Yatırım yapmış olduğum gram altındaki yükseliş ivmesinin 2011 yılının ikinci yarısından itibaren azalması beni yeni yatırım araçlarını araştırmaya sevk etmişti. Borsa her zaman için çevremde kumar, çok tehlikeli bir yatırım aracı olarak görüldüğünden hiç ilgilenmediğim ve tamamen yabancı olduğum bir konuydu. En çok merak ettiğim sorular; “Borsada birisi kazanırken bir diğeri mutlaka kaybediyor mu?” ve “Şirket ne kadar kar ediyorsa hisse senedinin fiyatı da o oranda mı artıyor mu ve arada bir bağlantı var mı?” sorularıydı.
Borsaya başlangıç olarak birkaç hisse senedinin internette bulmuş olduğum grafiklerine kabaca göz attıktan sonra, hesabımın bulunmuş olduğu banka şubesine giderek binde 15 komisyon oranı ile kendime bir yatırım hesabı açtırdım. Gerekli sözleşmeleri imzaladıktan sonra hesabım ertesi gün açıldı. 14 Ekim 2013 tarihinde sığ sayılabilecek ilk hisse senedimi aldım. En büyük şanssızlığım, bu hisse senedini 1 gün içerisinde %10 civarında bir karla satmış olmam oldu. Bu acemi şansı ilerleyen zamanlarda bana pahalıya patlayacaktı.
Al-sat işlemlerinin sonucunda, işlem yaptığım hisse senedinin artık teknik analiz kurallarına ya da bana uygun olmadığını düşünüyor ve başka bir hisse senedine yöneliyordum. Benzer kayıpları başka hisse senetlerinde de yaşadıktan sonra, artık teknik analizde eksiklerimin olduğunu düşünerek bir adet teknik analiz kitabını baştan sona bitirdim. Artık indikatörleri, hareketli ortalamaları ve de formasyonları öğrendiğime göre savaşmaya hazır olduğumu düşünüyordum. Ne de olsa piyasadaki tüm teknik analiz yöntemlerini öğrenmiştim. Sonuç olarak diğer insanlar da bu bilgilerle al-sat yapmıyor muydu?
Bir yandan iş yerindeki işlerime bakmaya çalışıyor, bir yandan da kendimi borsa ekranına bakmaktan alamıyordum. Hem iş yerindeki performansım düşmüştü, hem borsadaki zararım artıyordu hem de psikolojim bozulmaya başlamıştı. Artık neredeyse uyanık olduğum her dakika, zararımı telafi edebilmek için borsayı düşünüyordum. Zararımı kurtarmaya çalıştıkça, yapmış olduğum hatalı işlemler sebebiyle her geçen gün zararım artmaya devam ediyordu..

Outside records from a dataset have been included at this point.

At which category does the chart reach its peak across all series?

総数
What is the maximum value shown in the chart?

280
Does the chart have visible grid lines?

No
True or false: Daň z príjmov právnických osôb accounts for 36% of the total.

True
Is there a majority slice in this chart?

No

Bir yandan da bunca zaman sadece teknik analize göre uygulamış olduğum al-sat işlemlerinin ne kadar sağlıklı olduğunu da sorguluyordum. Teknik analiz kafamda öyle bir yer edinmişti ki sanki fiyatlar geçmişi mutlaka tekrarlamak zorundaydı. “Zaten tüm haberler, beklentiler ve temel veriler fiyatın içinde ise temel analize ne gerek vardı?” düşüncesinin beni mahveden asıl saplantı olduğunun henüz farkında değildim.
İnanılmaz bir şekilde Borsa İstanbul ve almış olduğum hisse senedi, öyle bir çıkışa geçti ki, resmen gözlerime inanamıyordum. %1-%3’lük artışlar günlerce ardı ardına gelmeye başladı. Zararımı 2 aylık bir sürecin sonunda tamamen kapatarak kara bile geçmiştim. Ne de olsa artık bu işi öğrenmiştim ve yoluma diğer hisse senetlerinde de kazanarak devam edebilirdim değil mi? Hiç de öyle olmadı..

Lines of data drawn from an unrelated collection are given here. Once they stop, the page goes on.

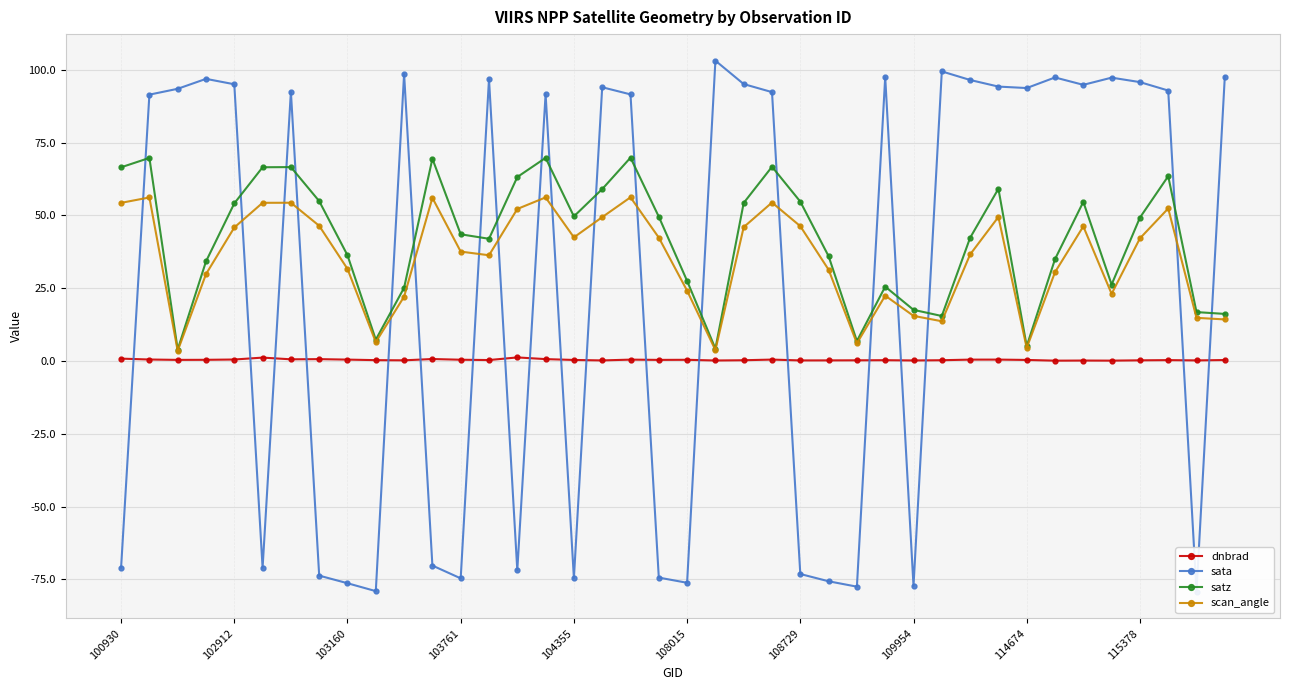

What is the smallest value displayed?

-79.3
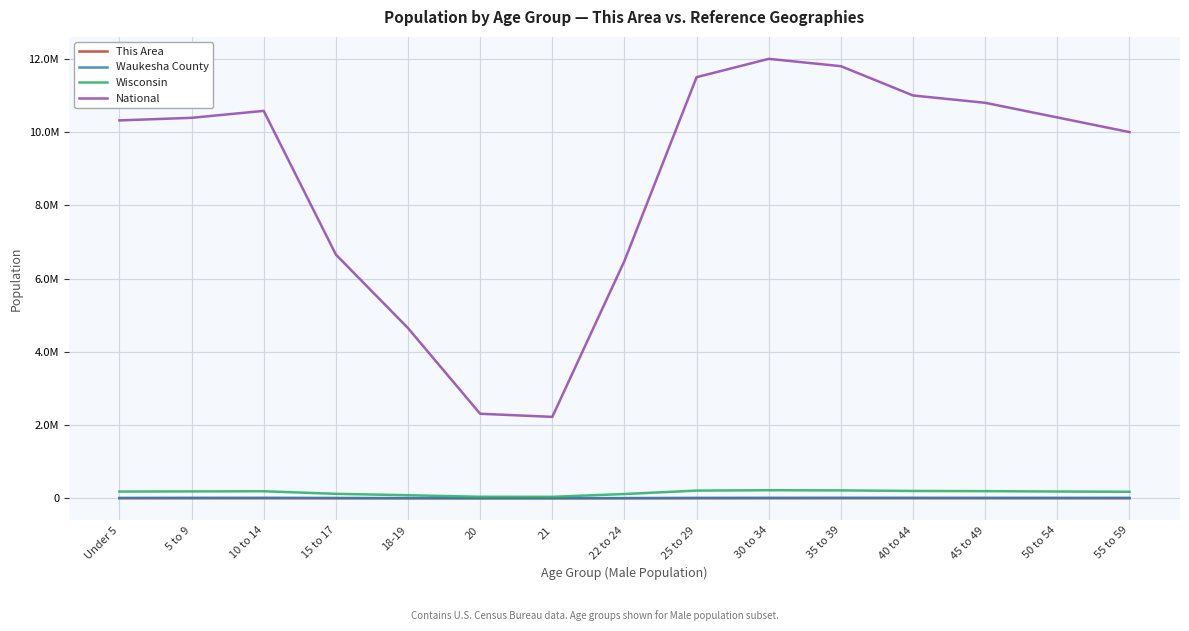

What are all the series names shown in the legend?

This Area, Waukesha County, Wisconsin, National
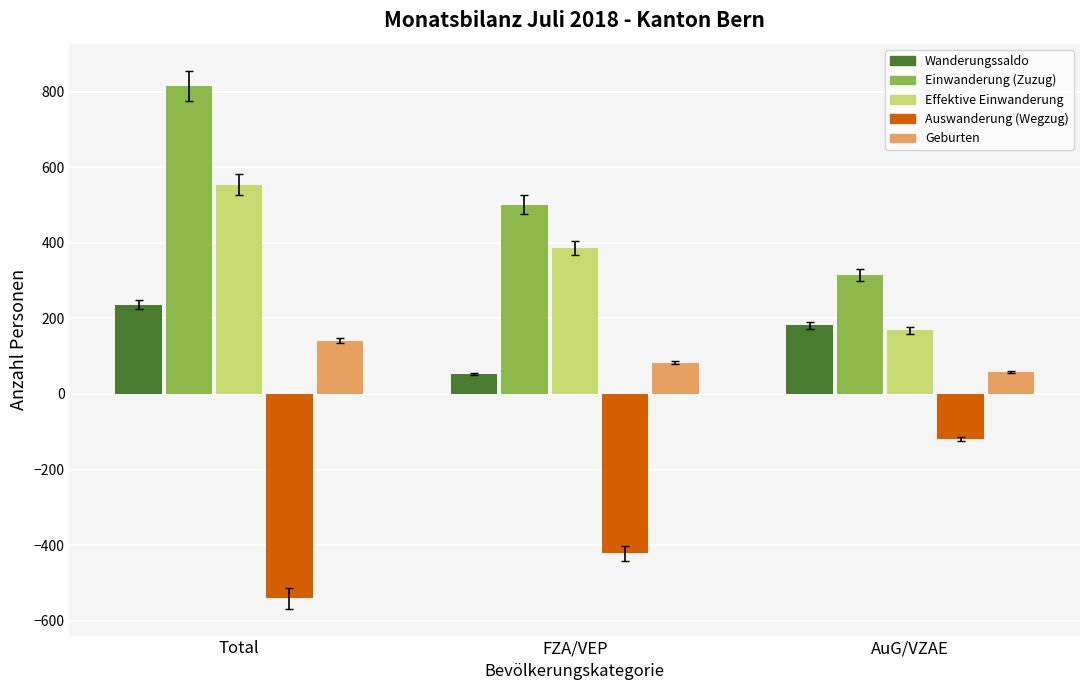

Which category has the highest value in the Wanderungssaldo series?

Total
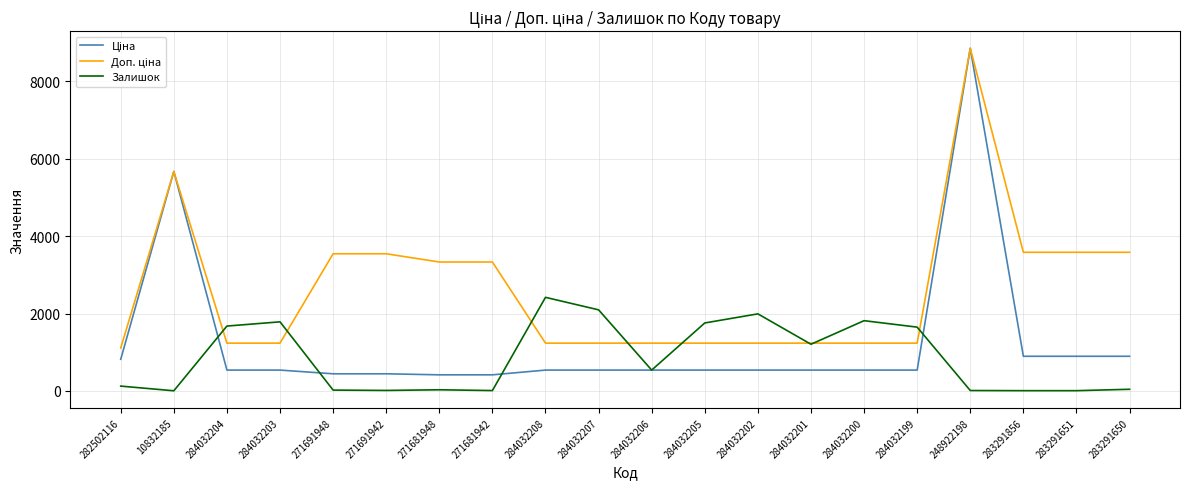

What is the spread (max minus min) of values at 284032206?

696.4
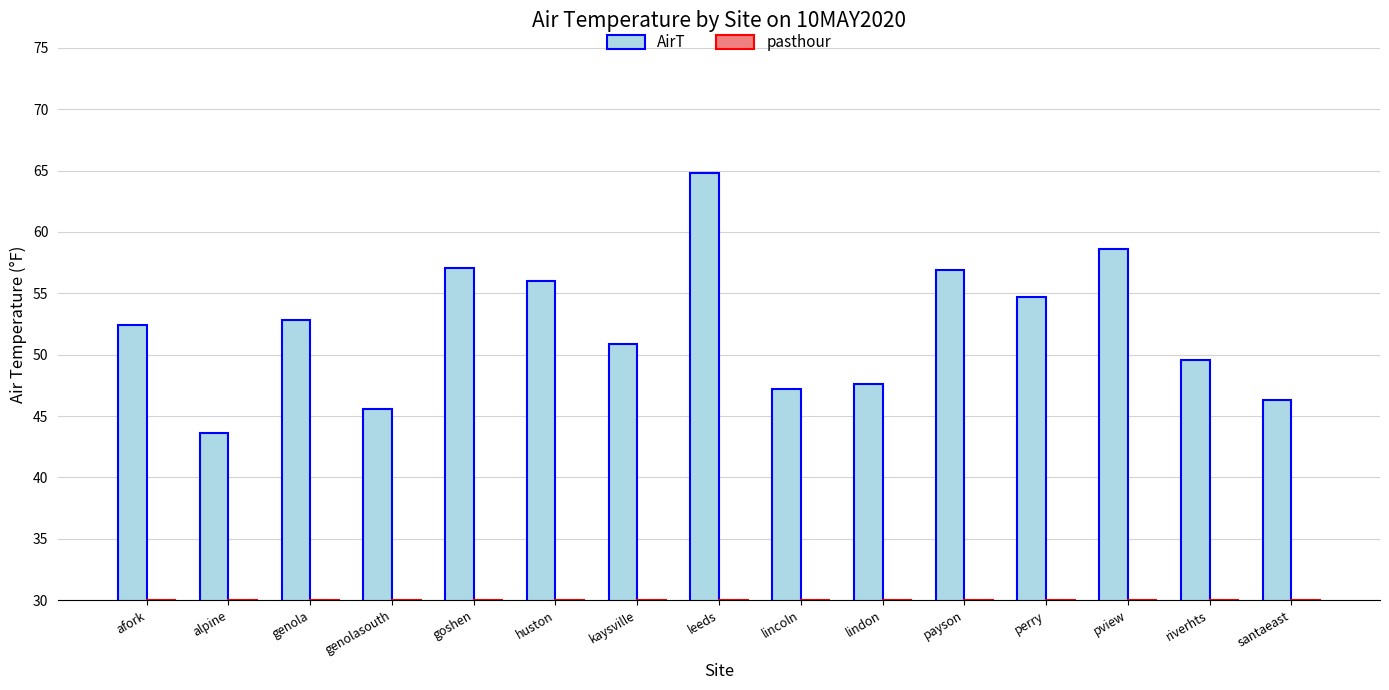

How many bars are there in total?

30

En sonunda benim için karlı bir borsa yatırımının temeli iyi olan bir hisse senedinde en az 5 sene beklemek olduğunu anladım. Temeli iyi olan bir hisse senedi hiç al-sat yapılmasa bile senede en az %40 kar getirebiliyordu. Ben ise sadece hisse senedini alıp bekleyerek senede %40 kar elde edebileceğim yerde, al-sat yaparak senede %40 gibi bir zararla masadan ayrılıyordum.

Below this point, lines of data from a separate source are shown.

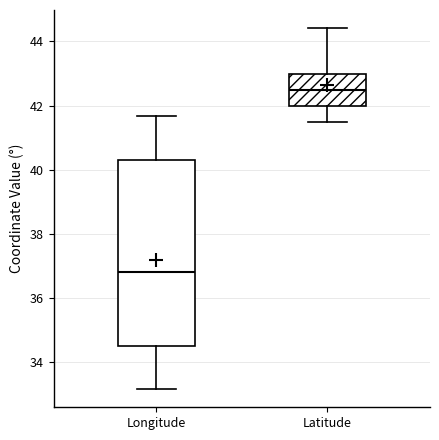

Which box's median line is the highest?

Latitude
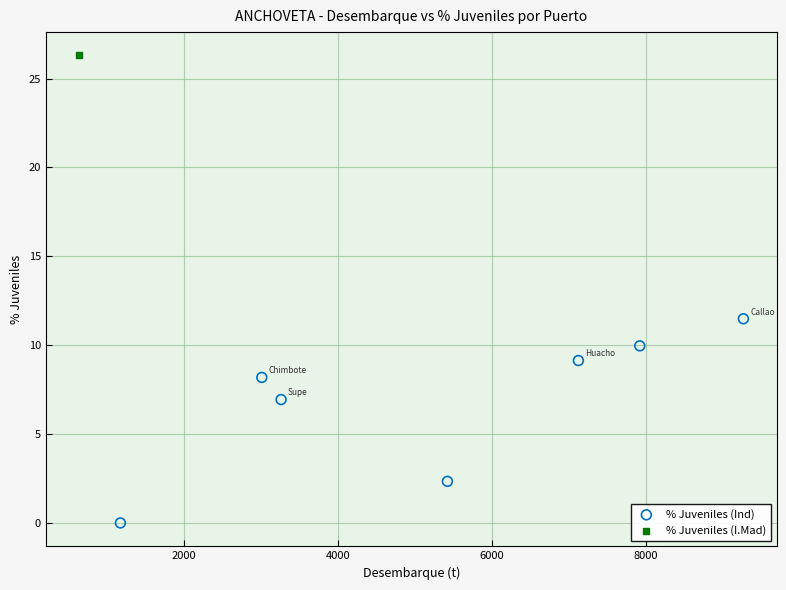

What are all the series names shown in the legend?

% Juveniles (Ind), % Juveniles (I.Mad)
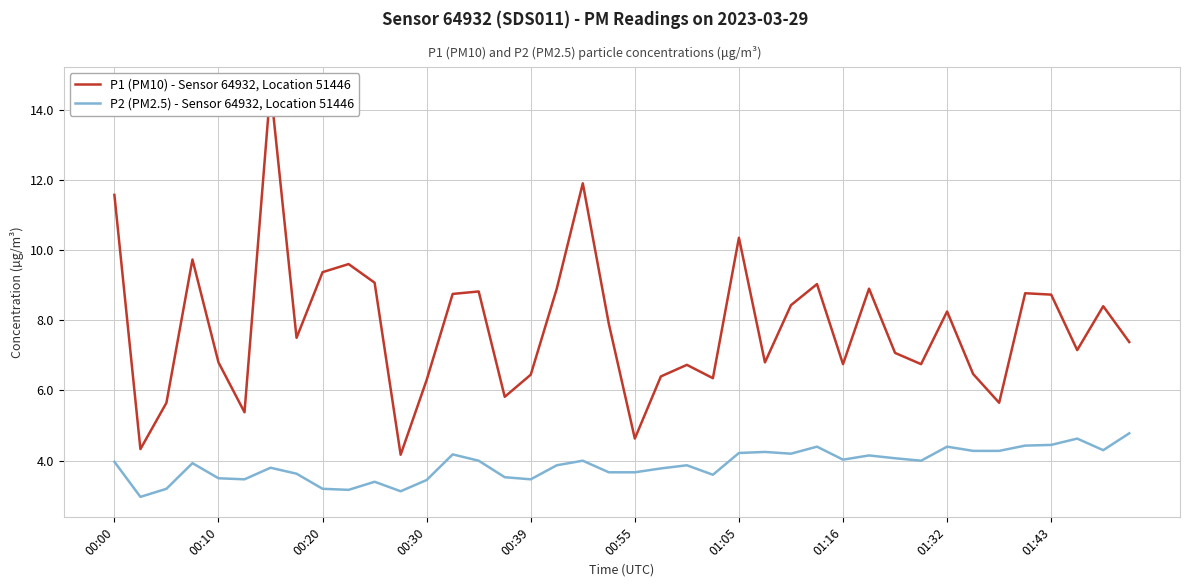

Which series has the largest total across all categories?

P1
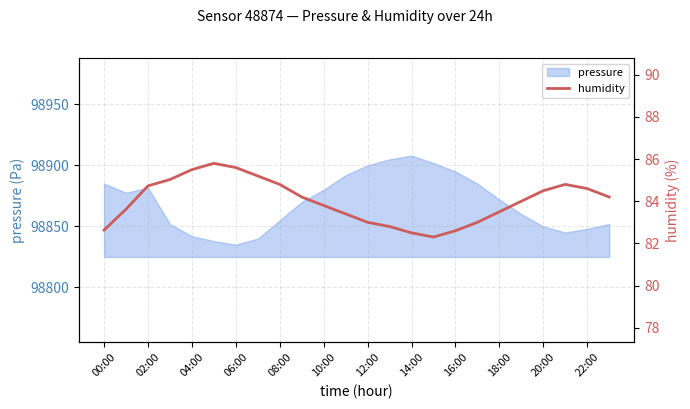

True or false: pressure has a value of 98872.0 at 18:00.

True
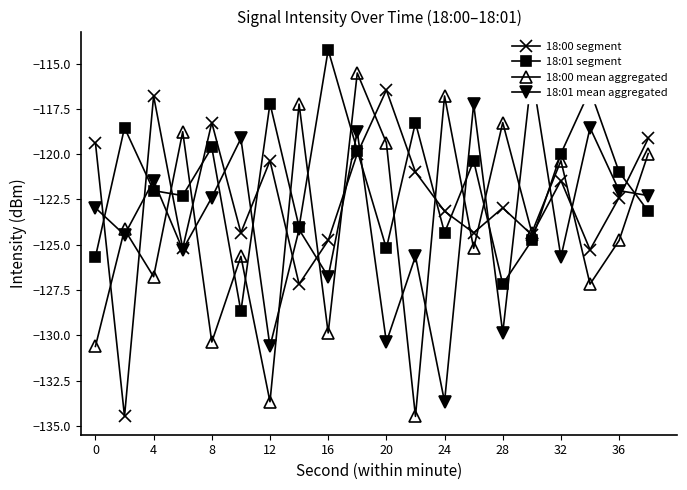

Read the 18:01 segment value at 32.

-120.0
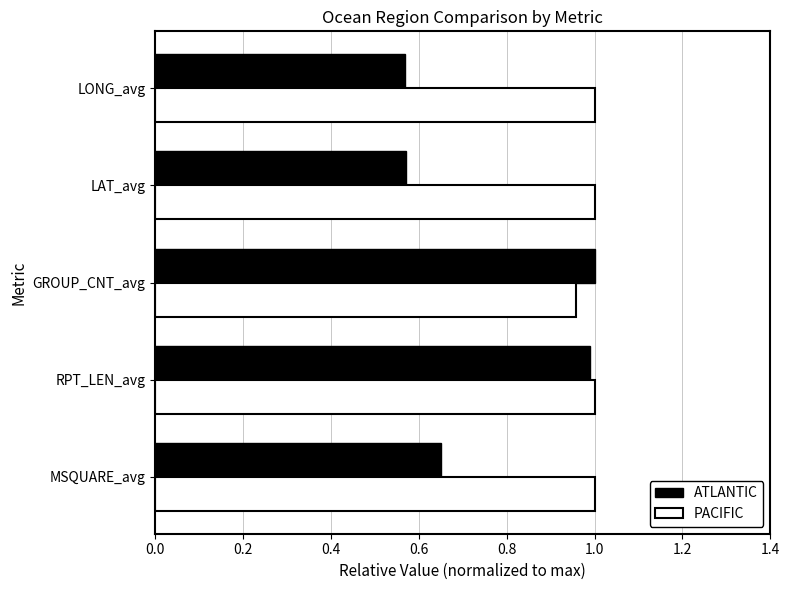

Rank the series by their average value, from lowest to highest.

ATLANTIC, PACIFIC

Her gecenin bir doğuşu vardır. Neyin doğru neyin yanlış olduğunu anlamanın yanında belki de daha önemli olanı bunları sabırla uygulayabilmektir. En sonunda temelini beğendiğim bir hisse senedini aldım. 1 seneyi aşkın süredir bu hisse senedinde duruyorum. “Temel analiz mi yoksa teknik analiz mi daha önemli?” konusuna gelecek yazılarda daha detaylı bir şekilde değinmeye çalışacağım. Şimdilik kalın sağlıcakla.